- Amazon has suspended shipments of retail products to customers in Russia and Belarus following the former's invasion of Ukraine.
- Additionally, Amazon said in a company post it will not accept new customers to its Amazon Web Services cloud computing unit or third-party sellers to its online retail platform who are based in Russia or Belarus.
- The company also suspended Russian access to Prime Video and stopped taking new orders for New World, the only video game Amazon sells directly in Russia.
A host of brands, retailers, restaurants and other major corporations have recently cut off or sold out of their business in Russia. The moves are a broad response of Russian President Vladimir Putin's decision to invade Ukraine and wage a bloody battle within the country — which within roughly two weeks has already led to hundreds, and potentially thousands, of civilian deaths and mass emigration.

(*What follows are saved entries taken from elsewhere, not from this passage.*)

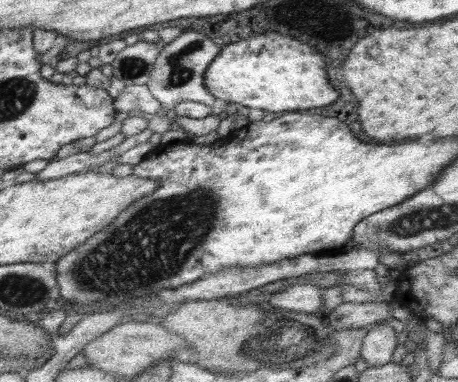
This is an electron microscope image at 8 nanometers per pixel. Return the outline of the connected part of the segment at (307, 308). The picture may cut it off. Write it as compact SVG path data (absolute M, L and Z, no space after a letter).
M294 284L268 297L268 303L293 312L315 313L321 306L323 288L312 284Z

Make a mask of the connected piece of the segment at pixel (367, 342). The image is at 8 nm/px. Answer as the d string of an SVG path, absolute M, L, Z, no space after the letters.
M383 323L373 325L361 340L360 358L367 366L383 366L391 362L391 353L401 336L391 326Z

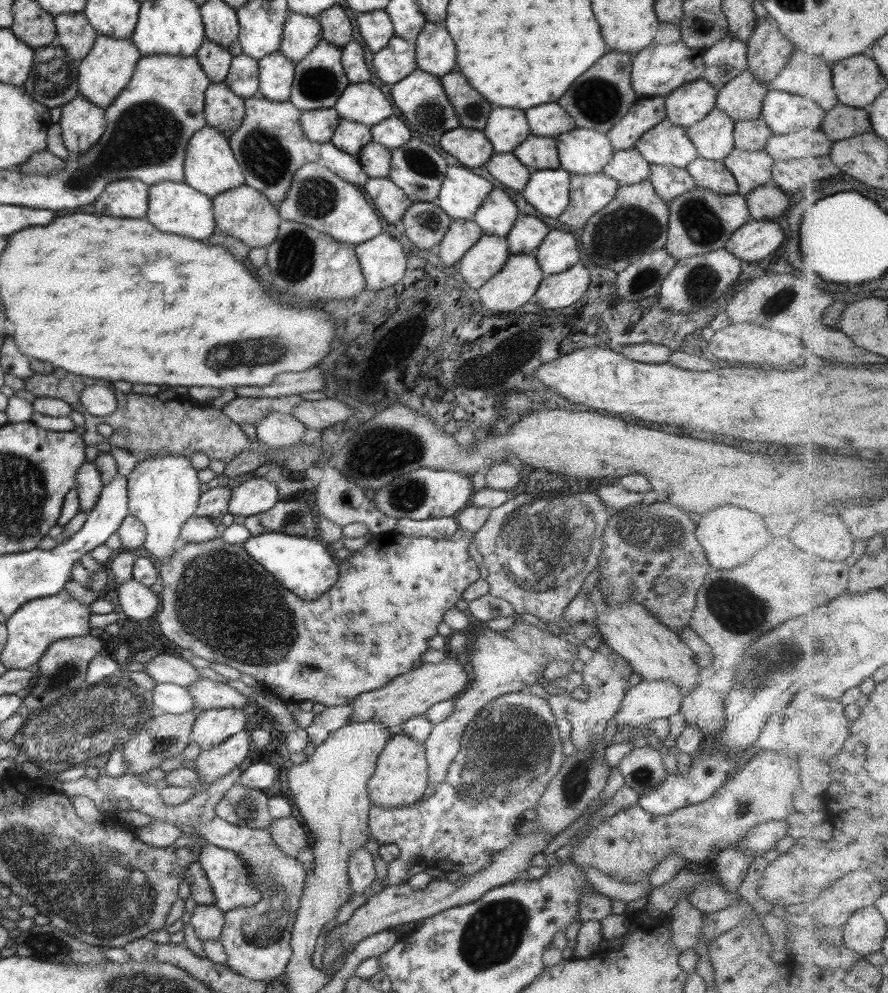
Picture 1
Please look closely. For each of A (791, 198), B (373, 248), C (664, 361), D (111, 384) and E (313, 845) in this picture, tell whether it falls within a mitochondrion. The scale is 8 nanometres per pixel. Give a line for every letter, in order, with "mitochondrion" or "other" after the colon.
A: other
B: other
C: other
D: other
E: other

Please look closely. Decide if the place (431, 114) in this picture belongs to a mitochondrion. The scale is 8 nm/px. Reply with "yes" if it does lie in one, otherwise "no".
yes

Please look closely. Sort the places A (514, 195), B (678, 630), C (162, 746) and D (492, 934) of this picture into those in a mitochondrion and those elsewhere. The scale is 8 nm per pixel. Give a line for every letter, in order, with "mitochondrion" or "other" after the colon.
A: other
B: other
C: mitochondrion
D: mitochondrion

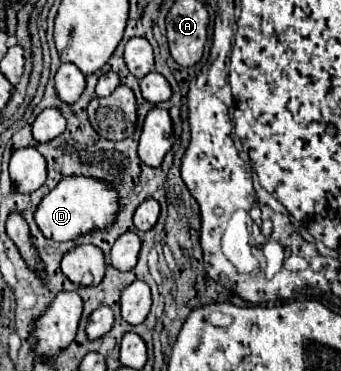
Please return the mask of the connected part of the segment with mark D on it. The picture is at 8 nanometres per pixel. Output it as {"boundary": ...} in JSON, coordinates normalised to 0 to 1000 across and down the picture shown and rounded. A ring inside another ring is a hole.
{"boundary":[[[199,472],[188,477],[164,509],[152,509],[111,553],[100,590],[129,639],[152,650],[217,650],[270,623],[323,617],[346,585],[352,526],[323,488],[299,488],[287,477],[240,477]]]}

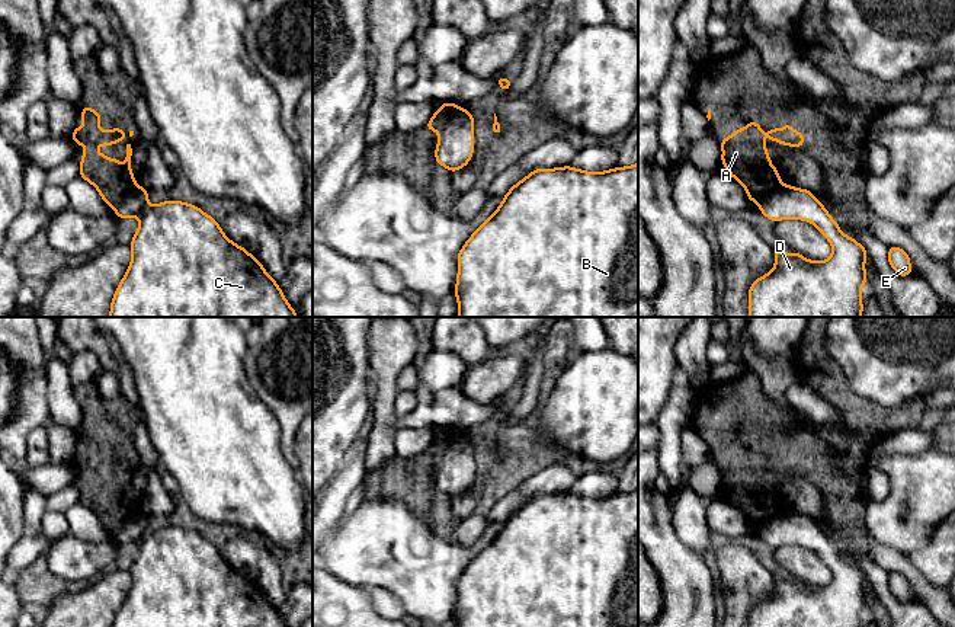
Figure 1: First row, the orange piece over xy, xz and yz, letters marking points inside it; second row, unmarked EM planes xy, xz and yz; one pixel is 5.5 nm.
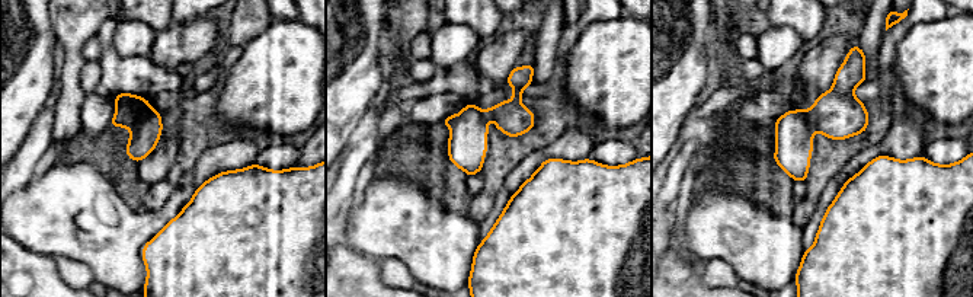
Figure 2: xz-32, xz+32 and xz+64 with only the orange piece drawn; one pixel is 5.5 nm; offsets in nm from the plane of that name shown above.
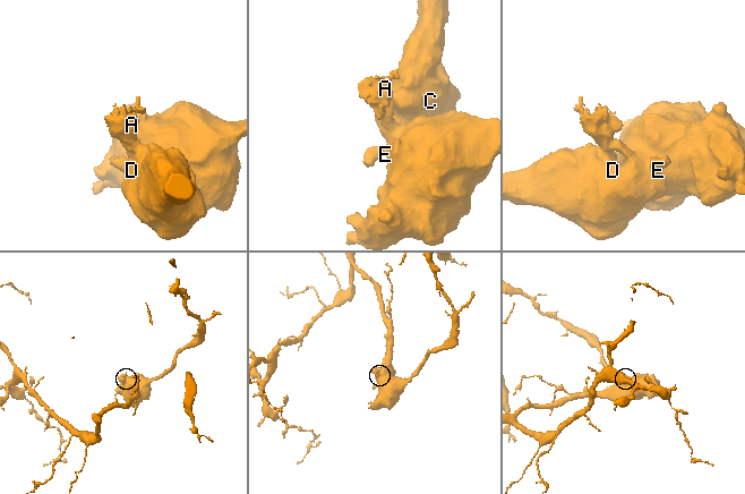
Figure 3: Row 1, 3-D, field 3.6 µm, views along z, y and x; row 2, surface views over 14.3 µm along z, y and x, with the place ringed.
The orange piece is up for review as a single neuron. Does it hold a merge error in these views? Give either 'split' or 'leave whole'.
split

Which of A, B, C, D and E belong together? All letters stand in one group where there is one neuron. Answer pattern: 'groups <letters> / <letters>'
groups A / B C D E

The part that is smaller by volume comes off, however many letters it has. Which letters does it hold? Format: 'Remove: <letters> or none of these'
Remove: A

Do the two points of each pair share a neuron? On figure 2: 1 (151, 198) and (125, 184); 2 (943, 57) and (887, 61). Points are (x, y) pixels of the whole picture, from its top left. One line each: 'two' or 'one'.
1: two
2: two

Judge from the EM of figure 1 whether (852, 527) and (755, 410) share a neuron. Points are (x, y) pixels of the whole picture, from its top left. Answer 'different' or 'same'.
same

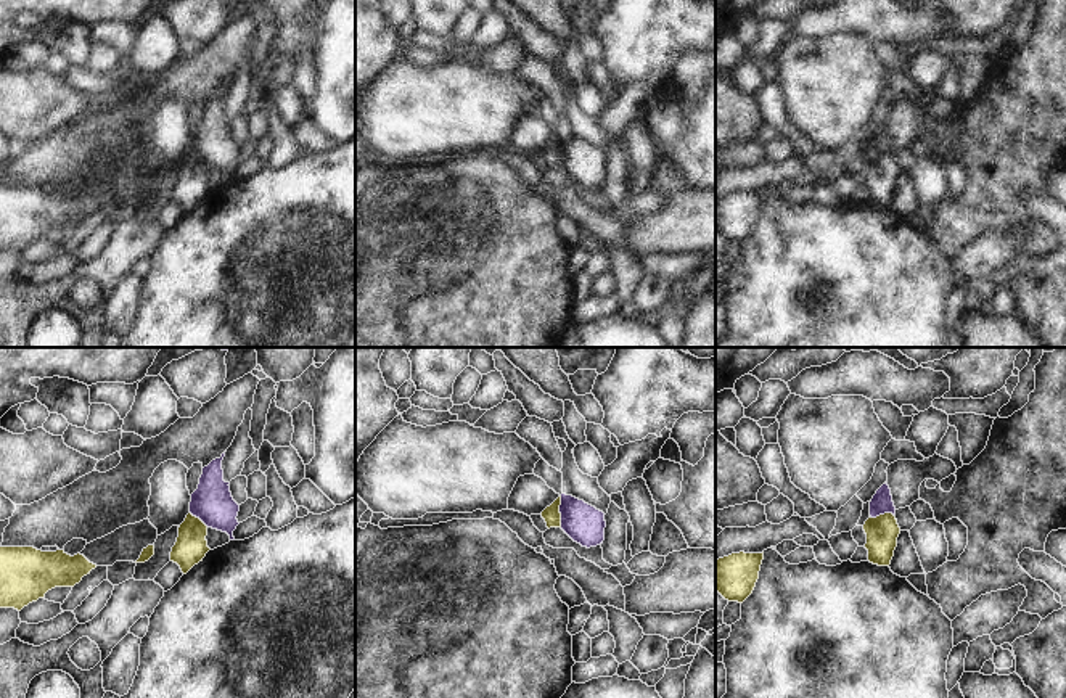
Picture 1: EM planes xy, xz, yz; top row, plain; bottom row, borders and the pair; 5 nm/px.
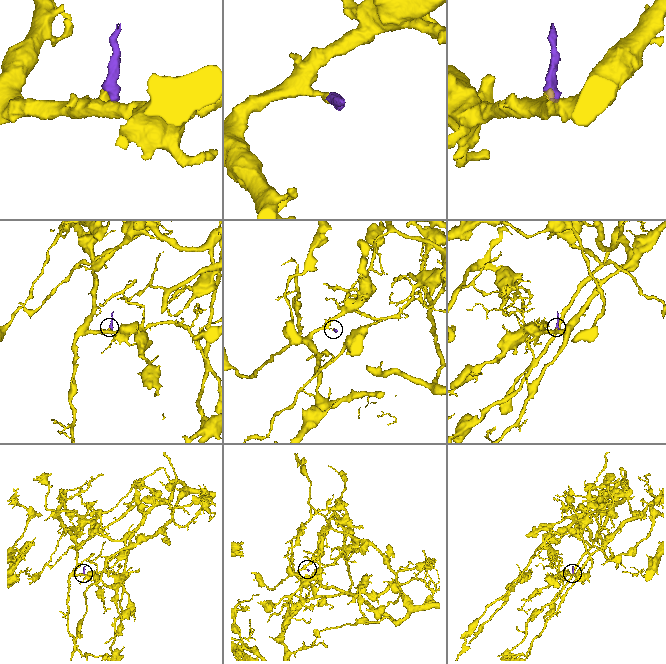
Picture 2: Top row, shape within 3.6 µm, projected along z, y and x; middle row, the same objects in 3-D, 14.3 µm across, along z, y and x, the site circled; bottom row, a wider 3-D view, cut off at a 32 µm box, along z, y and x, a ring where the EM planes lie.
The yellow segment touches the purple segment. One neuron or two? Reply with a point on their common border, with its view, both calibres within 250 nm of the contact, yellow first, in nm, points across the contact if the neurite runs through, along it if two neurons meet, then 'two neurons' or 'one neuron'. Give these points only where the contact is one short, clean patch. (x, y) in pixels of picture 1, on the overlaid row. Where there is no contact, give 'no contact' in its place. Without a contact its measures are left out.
meets yellow in xz at (558, 512); 90 nm thick on the yellow side, 190 nm on the other; border along xz (561, 496), (560, 526); two neurons

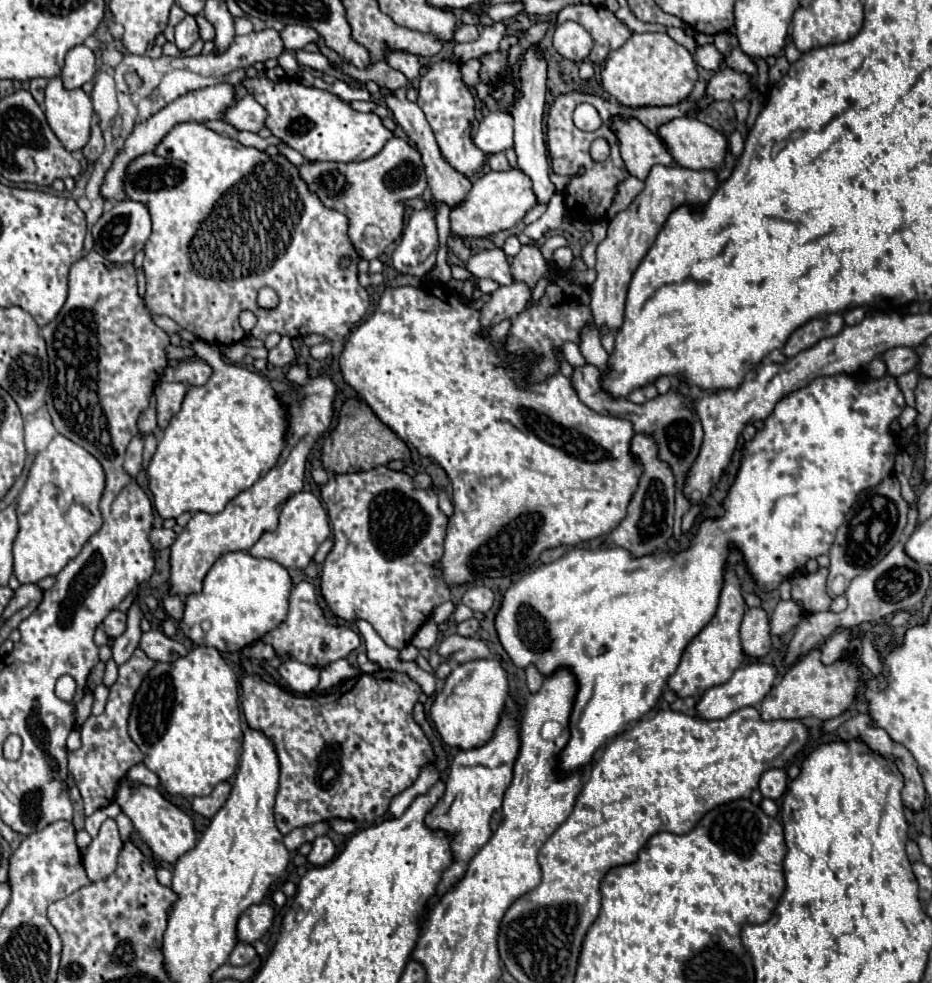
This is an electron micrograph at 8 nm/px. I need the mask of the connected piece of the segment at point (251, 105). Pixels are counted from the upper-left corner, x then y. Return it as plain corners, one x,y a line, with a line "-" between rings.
247,93
243,99
238,100
233,107
227,109
227,113
223,115
223,119
227,123
231,123
233,127
237,127
239,131
245,129
245,131
257,133
259,129
265,127
267,111
253,99
251,93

The pullbacks by companies such as Amazon are voluntary and go beyond the sanctions applied by Western countries in an effort to isolate Putin and Russia. Some, such as Uniqlo and McDonald's, faced pressure from consumers prior to halting their business in Russia.
Among others, Nike, Apple, H&M Group, Ikea and Under Armour have paused sales and shipments in Russia, or closed stores, or all of the above, while off-pricer TJX Cos. said it exited its minority stake in Russian retailer Familia "in support of the people of Ukraine."
Amazon is among the highest-profile corporations to halt business in Russia. It's not clear how much in sales the e-commerce giant does in Russia. Amazon makes no mention of the country in its 10-K, nor did Russia come up in the company's most recent earnings call in February, as tensions over Ukraine were mounting. Amazon did not immediately respond to a request for details about the size of its business in Russia.
The company said in its post that "unlike some other U.S. technology providers, Amazon and AWS have no data centers, infrastructure, or offices in Russia, and we have a long-standing policy of not doing business with the Russian government."
Along with its recently announced moves, Amazon said it has provided cybersecurity assistance for Ukraine through its AWS unit and has donated $5 million to nongovernmental organizations providing support to Ukrainians and matching up to an additional $5 million in donations from the company's employees. More than 10,000 employees have donated so far, and tens of thousands of customers have donated to Save the Children and Red Cross through the Amazon's home page.
Regardless of the size of Amazon's Russian business, the company's prominence in the industry may add more pressure to others who do business in Russia to suspend operations as the much of the West seeks deescalation of the conflict and continued Ukrainian independence.